Wer so denkt, heute lebt und, nachdem die Literatur als Mittel, Wahrheiten zu verbreiten, nahezu erschöpft ist (Leider. Und nicht für immer! Alle anständigen neuen Rebellen sind literarisch, in ihrem ganzen Wollen und Streben, sie wissen es nur noch nicht. Der neue Typ ist der neue Schriftsteller, ist geschwätzig und laut), erkannt hat, daß die Pop-Musik immer noch die einzige soziale Nische ist, wo das Kursieren von Wahrheiten in erträglicher Weise funktioniert, macht The Fall, Musik wie The Fall. Meine alte Lieblingsforderung, daß gute Musik stets gegen sich selbst gerichtet sein muß, ihren Haß gegen sich selbst spüren lassen muß, ist von niemandem über die Jahre so getreulich erfüllt worden wie von der Gruppe um Mark E. Smith.

„Verwechseln Sie nicht Musik mit Rhythmus. Der Rhythmus steckt in den Knochen, im Blut, im Organismus, in der Lebenserwartung und in dem Zusammenbruch dieser Erwartung. Im Beinahe – möchte man sagen. Der Rhythmus ist das Leben selbst, sicherlich mehr als das physische Leben … wächst und weitet sich und zieht sich zusammen, konzentriert sich auf den Atem … ein und aus, tiefer ein und schneller aus.“ (Franz Jung)

Und wer dies weiß, macht trotzdem kein afrikanisch beeinflußtes Getrommel, keine Disco-Maxis, sondern er macht Musik wie The Fall oder The Pogues, Musik, die den Rhythmus nicht propagandistisch und alles nivellierend, was man an Unterschieden zwischen Menschen nicht nivellieren sollte, in den Vordergrund stellt, sondern Musik, die selbstverständlich und zäh rhythmisch ist, deren Rhythmus einen nicht losläßt, aber um einen an Wortschwalle zu binden (und all das nivelliert, was man nivellieren sollte). Oder man macht Musik wie Fear, die große amerikanische Punk-Band, deren großer Fan Mark E. Smith ist:

„Die neuen amerikanischen Bands sind grauenhaft. Long Ryders – entsetzlich. Green On Red gehen noch, die wollten mich als Produzenten, und ich hab sogar darüber nachgedacht, immerhin eine Herausforderung, aber dann habe ich’s doch gelassen. Dabei hab’ ich amerikanische Hardcore-Sachen geliebt. Fear sind innovativer gewesen als die meisten englischen Punk-Bands, aber wenn irgendwo die Mittelklasse-Kids sich an einen Trend anhängen, dann wird’s entsetzlich. Eine Lehre, die ich noch aus der Punk-Zeit habe: Wenn jemand mit Check-Shirt zur Gitarre greift, wird es entsetzlich.“

Ich hatte mir vorher das Gelübde auferlegt, in einem Stück jeden Abend ein Konzert anzusehen, und nach vier Tagen neumodischen Pub-Rocks für die verschiedensten Geister (Skeletal Family, Playn Jayn – noch ganz netter Lärm mit zwei Sängern, die sich gegenseitig niederschrien – Guadalcanal Diary etc.), also ekelhaftem, richtungslosem, willenlosem Geschrammel, waren The Fall mal wieder die Rettung aus der Umklammerung von Punk-Untoten und netten Amerikanern von nebenan, die sich mal wieder mit der Geschichte ihrer eigenen Populärkultur auseinandersetzten – natürlich mit einer höchst originellen Coverversion von Johnny B. Goode –, von der ich einfach nichts mehr hören will, jedenfalls nicht von Amerikanern, allenfalls von Engländern, Iren oder Spaniern. Amerikaner stellen hier Raketen auf. KAUFT KEINE PLATTEN BEI UND VON AMERIKANERN! (Das nur nebenbei.)

(Auszüge aus einem Datensatz)
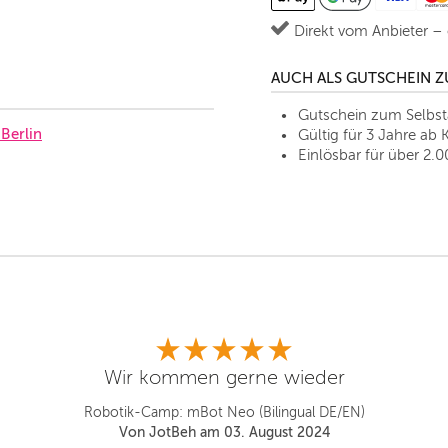
Direkt vom Anbieter –
AUCH ALS GUTSCHEIN 
Gutschein zum Selbs
Berlin
Gültig für 3 Jahre ab 
Einlösbar für über 2.0
Wir kommen gerne wieder
Robotik-Camp: mBot Neo (Bilingual DE/EN)
Von JotBeh am 03. August 2024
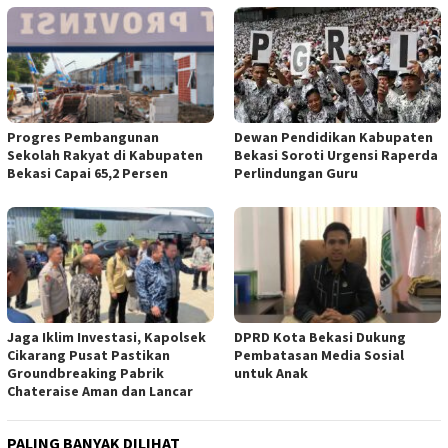
Progres Pembangunan
Dewan Pendidikan Kabupaten
Sekolah Rakyat di Kabupaten
Bekasi Soroti Urgensi Raperda
Bekasi Capai 65,2 Persen
Perlindungan Guru
Jaga Iklim Investasi, Kapolsek
DPRD Kota Bekasi Dukung
Cikarang Pusat Pastikan
Pembatasan Media Sosial
Groundbreaking Pabrik
untuk Anak
Chateraise Aman dan Lancar
PALING BANYAK DILIHAT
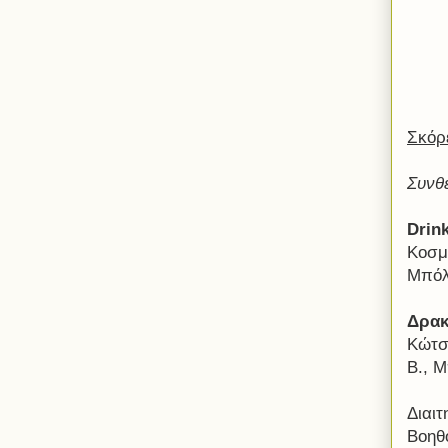
Σκόρ
Συνθ
Drin
Κοσμ
Μπόλ
Δρα
Κώτσ
Β., 
Διαι
Βοηθ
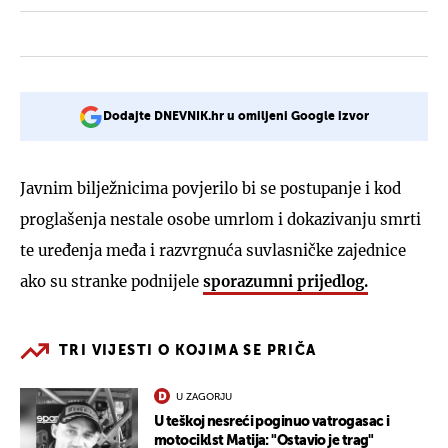
Dodajte DNEVNIK.hr u omiljeni Google izvor
Javnim bilježnicima povjerilo bi se postupanje i kod
proglašenja nestale osobe umrlom i dokazivanju smrti
te uređenja međa i razvrgnuća suvlasničke zajednice
ako su stranke podnijele
sporazumni prijedlog.
TRI VIJESTI O KOJIMA SE PRIČA
U ZAGORJU
U teškoj nesreći poginuo vatrogasac i
motociklst Matija: "Ostavio je trag"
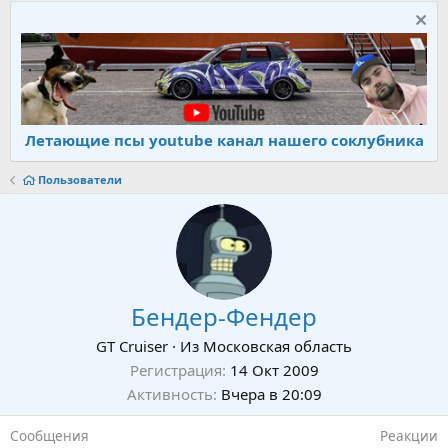
Летающие псы youtube канал нашего соклубника
Пользователи
Бендер-Фендер
GT Cruiser
·
Из
Московская область
Регистрация
14 Окт 2009
Активность
Вчера в 20:09
Сообщения
Реакции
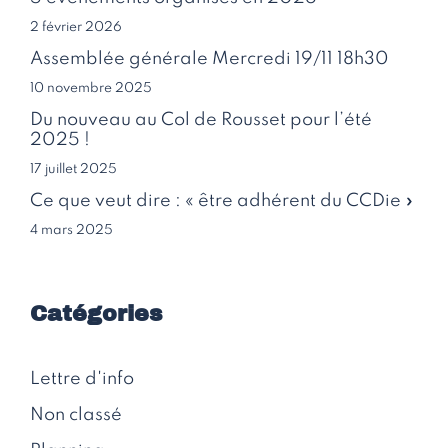
2 février 2026
Assemblée générale Mercredi 19/11 18h30
10 novembre 2025
Du nouveau au Col de Rousset pour l’été
2025 !
17 juillet 2025
Ce que veut dire : « être adhérent du CCDie »
4 mars 2025
Catégories
Lettre d'info
Non classé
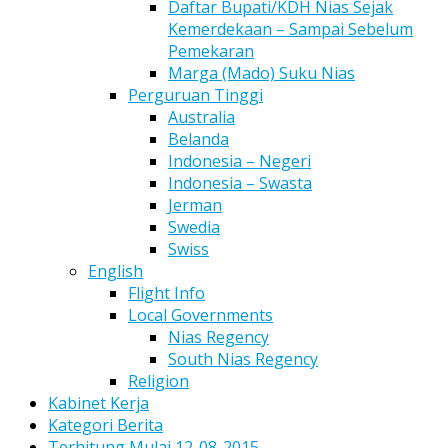
Daftar Bupati/KDH Nias Sejak
Kemerdekaan – Sampai Sebelum
Pemekaran
Marga (Mado) Suku Nias
Perguruan Tinggi
Australia
Belanda
Indonesia – Negeri
Indonesia – Swasta
Jerman
Swedia
Swiss
English
Flight Info
Local Governments
Nias Regency
South Nias Regency
Religion
Kabinet Kerja
Kategori Berita
Terhitung Mulai 12-08-2015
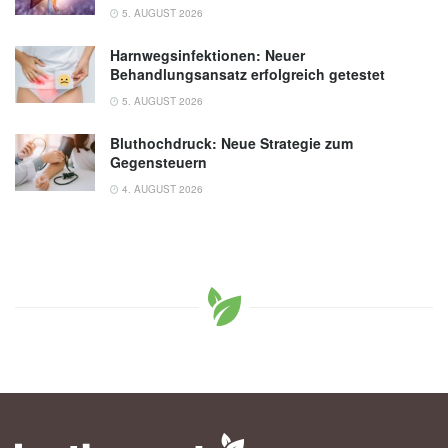
5. AUGUST 2026
Harnwegsinfektionen: Neuer
Behandlungsansatz erfolgreich getestet
5. AUGUST 2026
Bluthochdruck: Neue Strategie zum
Gegensteuern
4. AUGUST 2026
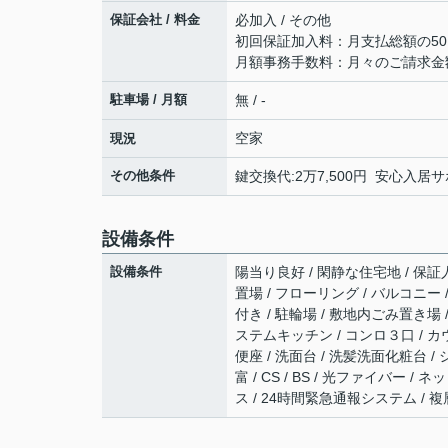
保証会社 / 料金
必加入 / その他
初回保証加入料：月支払総額の50
月額事務手数料：月々のご請求金
駐車場 / 月額
無 / -
空家
現況
その他条件
鍵交換代:2万7,500円 安心入居サ
設備条件
設備条件
陽当り良好 / 閑静な住宅地 / 保証
置場 / フローリング / バルコニー 
付き / 駐輪場 / 敷地内ごみ置き場 
ステムキッチン / コンロ３口 / カ
便座 / 洗面台 / 洗髪洗面化粧台 / 
富 / CS / BS / 光ファイバー
ス / 24時間緊急通報システム / 複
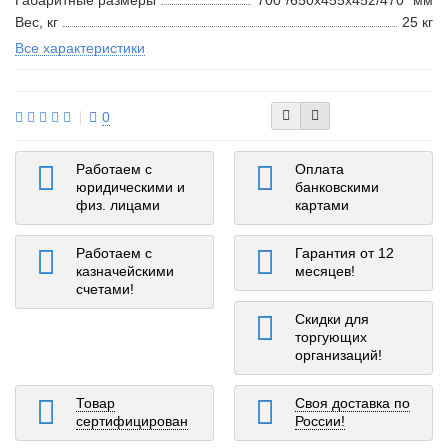
Габаритные размеры
700*/650x455x452/470* мм
Вес, кг
25 кг
Все характеристики
0
Работаем с
Оплата
юридическими и
банковскими
физ. лицами
картами
Работаем с
Гарантия от 12
казначейскими
месяцев!
счетами!
Скидки для
торгующих
организаций!
Товар
Своя доставка по
сертифицирован
России!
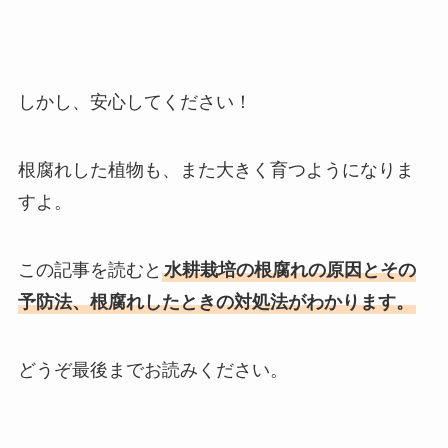
しかし、安心してください！
根腐れした植物も、また大きく育つようになりま
すよ。
この記事を読むと
水耕栽培の根腐れの原因とその
予防法、根腐れしたときの対処法がわかります。
どうぞ最後までお読みください。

*Aufgaben*:
a - Übersetze aus dem Text über The Fall diesen Satz ins Englische: „Der Rhythmus steckt in den Knochen, im Blut, im Organismus, in der Lebenserwartung und in dem Zusammenbruch dieser Erwartung.“
b - Welche amerikanische Punk-Band, deren großer Fan Mark E. Smith ist, nennt der Text über The Fall?
c - Schreibe den Text über The Fall im Anschluss an seinen letzten Satz weiter.

*Antworten je Aufgabe*:
a - Rhythm lies in the bones, in the blood, in the organism, in life expectancy and in the collapse of that expectancy.

b - Fear

c -
Mark E. Smith will von Politik nichts mehr hören und redet vorzugsweise von Details aus seinem neuen Glück (mit Brix) bzw. von den Details seiner Geburt: Die beiden haben zwei Katzen, eine heißt „Oscar“, die andere „Frau“. Oder dies: Marks Mutter hat nur noch eine Erinnerung an seine Geburt: Als der kleine Mark das Licht der Welt erblickte, lief im Radio der Song „Stranger in Paradise“.

Rührend, was! Der alte Demagoge ist das Thema, wo er eigentlich politisch stehe, leid und redet lieber mit Brix über Haustiere. Verständlich, nachdem er nun schon fast zehn Jahre den reinsten Vertreter und Verfolger 77er Ideale darstellt, zeitweilig so monoman und monoton, daß die Gefolgschaft auf Michael Ruff und mich schrumpfte, und seit Brix dabei ist, etwas zugänglicher oder, wie Mark sagt, „reifer“. Er steht in der Tradition anderer großer autodidaktischer Künstler wie William Blake, bei dem, wie bei Smith, Tagespolitik immer gleich in den Rang der Vision erhoben wird. Bei Smith liefert Geschichte und Zeitgeschichte das Material für wortreiche, immer mit sichtbarem Gaumengenuß an den eigenen Kreationen vorgetragene, oft monströs lange, bewegungslos über das Mikro gelehnt, gesungene Litaneien. Im Mittelpunkt steht die britische Arbeiterklasse, und er verteidigt sie gegen alle verklärenden Mythologien einer bürgerlichen Linken wie Rechten, er ist die Stimme des Industrieproletariats von Manchester, auch wenn er jetzt eine 22jährige Amerikanerin geheiratet und in die Band eingeschleust hat, die sich rührend für Paisley-Muster und die Mondänität der 60er begeistert.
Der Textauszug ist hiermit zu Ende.